Además (con no menos influencia) desde, con y a través de los medios de comunicación; en la espontánea socialidad que nace en el transporte público; en fin, en la agregación vivencial.
Hay elementos que sirven de vectores expeditos para que la asociatividad de los seres humanos se produzca.
Muchos factores gravitan sobre nosotros con la intención de que nos comunalicemos.
Tal vez coincidamos (ya lo hemos dicho en variadas ocasiones) que la cultura constituye el factor más importante (que asume la condición necesaria y suficiente) que nos vincula como sociedad.
Luce válido admitir que comunidad, sociedad y cultura crean un tejido indisoluble. Un sistema, pues; y siendo tal, si alguno de sus componentes se deteriora, obviamente repercute y afecta de modo severo a los otros dos, que también construyen esa interesante tríada.
Dicho más claro y directo.
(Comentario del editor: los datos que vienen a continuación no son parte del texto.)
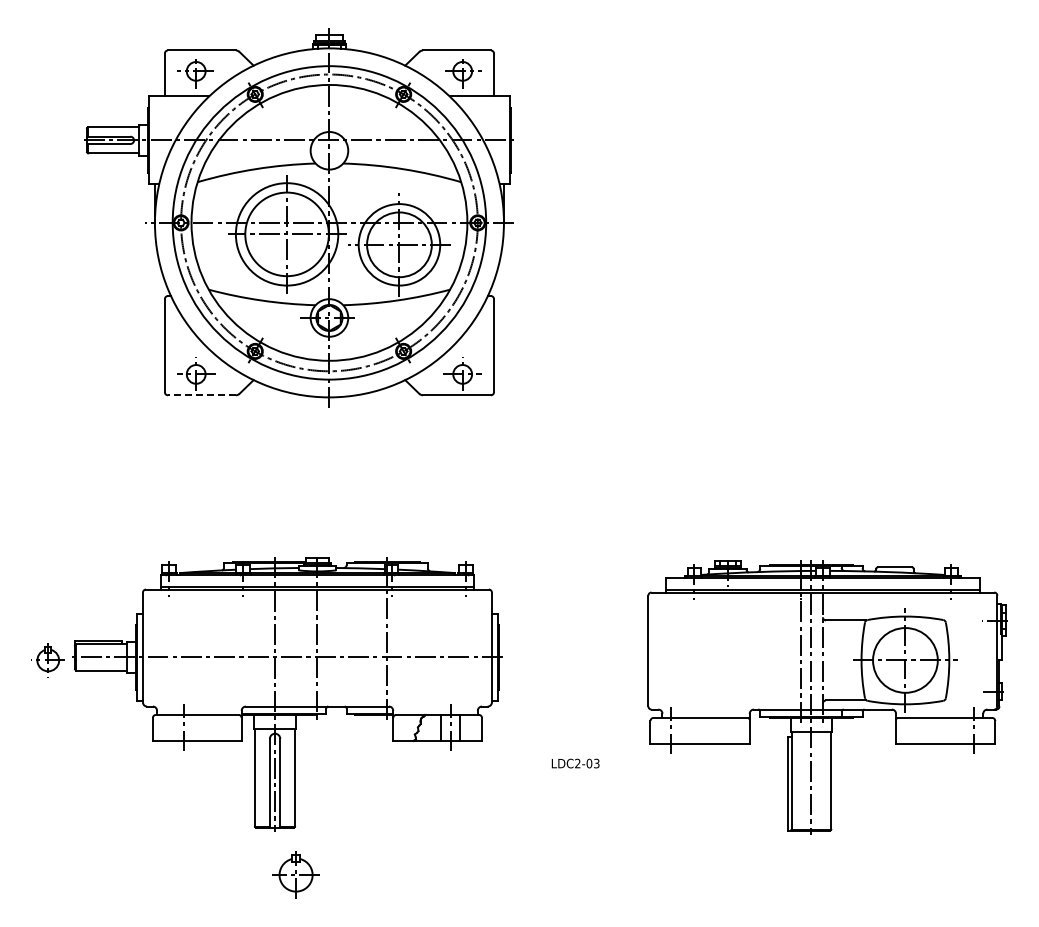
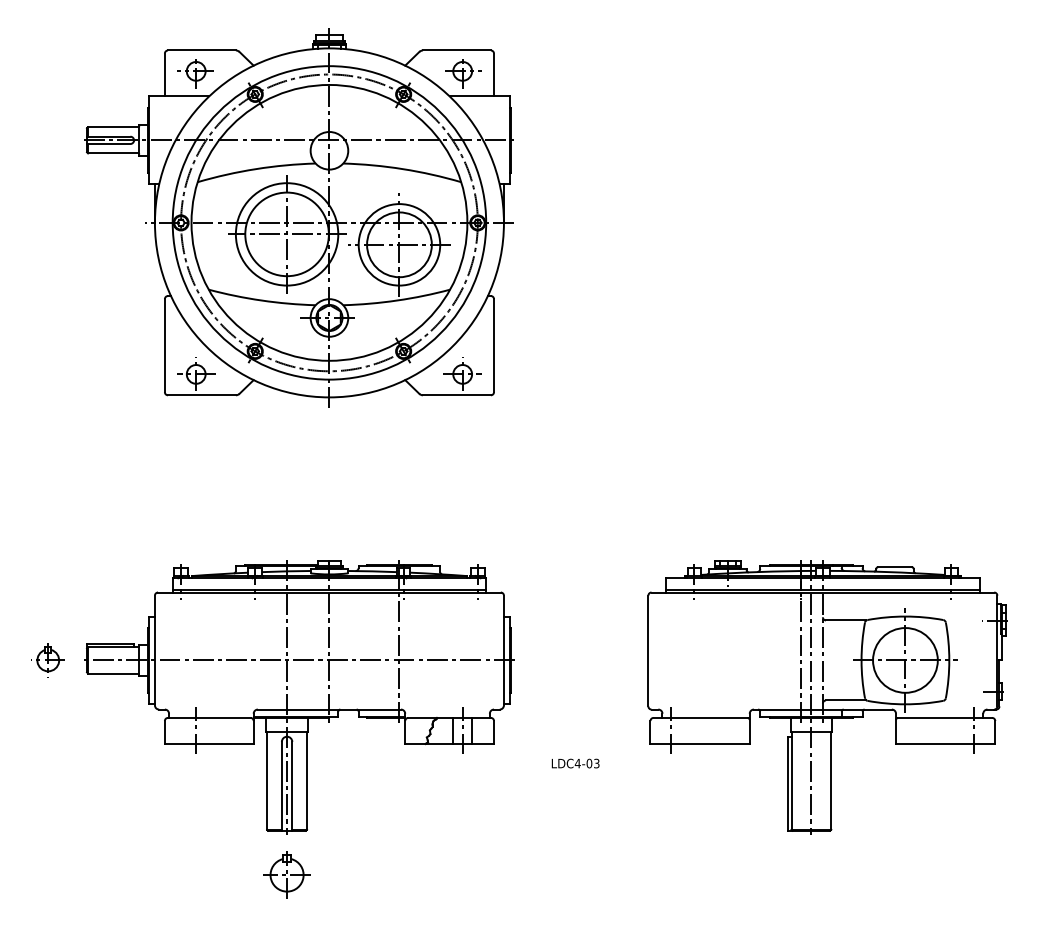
line at (201, 395): dashed -> solid
part at (287, 694) position: (287, 694) -> (299, 697)
text at (577, 763): LDC2-03 -> LDC4-03
part at (295, 874) position: (295, 874) -> (286, 874)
Cultura-sociedad-comunidad están imbricadas de tal manera que se hace imposible su desanudamiento.
A partir del trasfondo cultural que le es intrínseco, la comunidad y la sociedad adquieren una estrategia de producción material de bienes y servicios, ciertamente, para poder subsistir; al tiempo que generan las claves simbólicas: los constructos escolares, su entramado epistemológico, las ideas, escritos, palabras, artes, los contenidos cognitivos para reproducirse.
Como producto de la compenetración de aquéllas tres nacen las cìvitas o ciudades, y por ende la esencia de los atributos y cualidades que nos hacen ciudadanos.
Aunque se tengan las mejores intenciones de diseñar los espacios de las urbes. Así tengamos la disposición de hacer maravillas en las dimensiones geográficas para las urbes, para que den base a las ciudades y a sus respectivos elementos patrimoniales, si no hay en nosotros suficiente densidad cultural y civilidad de nada valdrán tantos esfuerzos.
Por un lado, se estará haciendo y por el otro se vendrá destartalando.
Una cosa es arreglar la urbe y otro “distinta y complementaria” es la espesura de cultura que portemos.
Otro hecho bastante llamativo es que sólo el sesgo legal nos ha importado cuando tratamos la civilidad.
Fíjese, reclamamos vía jurídica, los atropellos que desde el Estado se comenten contra nuestra condición de ciudadanos.
Tal reivindicación nos parece muy bien. Pero, ¿Cómo nos comportamos frente a la sociedad-comunidad?
La ciudadanía debe hacerse con autorregulación, con carácter pacífico y muy responsablemente.
A la dimensión legal de la ciudadanía debemos sumar la visión filosófica que nos indica el tipo de sociedad que aspiramos construir, el fin último que deseamos alcanzar en la integración social que perseguimos.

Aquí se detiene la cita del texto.